Human alpha‐crystallin chaperone suppresses the aggregation of partially folded intermediates of human gamma D‐crystallin and its deamidated forms.

The chaperone α‐crystallin is one of the ubiquitous crystallins in vertebrate lenses. It is a polydisperse, hetero‐oligomeric complex ( 800 kDa) composed of αA‐ and αB‐crystallin subunits ( 20 kDa). It is a member of the small heat shock family and an ATP‐independent chaperone that suppresses aggregation by forming stable complexes. HγD‐crys, another major structural crystallin, is localized in the lens nucleus, where it must remain stable and soluble throughout the adult lifetime. Aggregated and oxidatively damaged forms are recovered from mature‐onset cataract.
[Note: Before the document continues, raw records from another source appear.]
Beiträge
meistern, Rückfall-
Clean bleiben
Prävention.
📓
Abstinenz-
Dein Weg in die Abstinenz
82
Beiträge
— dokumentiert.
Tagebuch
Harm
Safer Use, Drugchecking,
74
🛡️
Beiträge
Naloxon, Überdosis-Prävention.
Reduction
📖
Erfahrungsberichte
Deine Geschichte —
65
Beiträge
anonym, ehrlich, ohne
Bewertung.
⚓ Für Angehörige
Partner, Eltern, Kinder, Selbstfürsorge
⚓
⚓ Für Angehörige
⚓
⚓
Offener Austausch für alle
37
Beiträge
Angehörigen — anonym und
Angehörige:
Human HγD‐crys can be refolded in vitro at 37 ° C, but an aggregated fibrillar state competes with productive refolding. Deamidated forms have been recovered from cataract. Two of these alterations—Q54E and Q143E at the domain interface—destabilize purified HγD‐crys and increase the tendency to aggregate upon refolding. These reactions of HγD‐crys have been used to investigate the reaction of α‐crystallin with its physiological substrates. Upon dilution of unfolded HγD‐crys into buffer in the presence of HαA‐ or HαB‐crystallin, the aggregation reaction, detected by light scattering, was effectively suppressed. Subunit ratios of 1:10 (WT or deamidated HγD‐crys monomer to HαA/B‐crys monomer) reduced the aggregation to less than 10% of control levels. A high molecular weight complex containing both the chaperone and its substrate was recovered from size exclusion columns. Whether the partially folded chains are bound to the surface of the chaperone oligomer, or are internalized within the lumen, remains to be determined.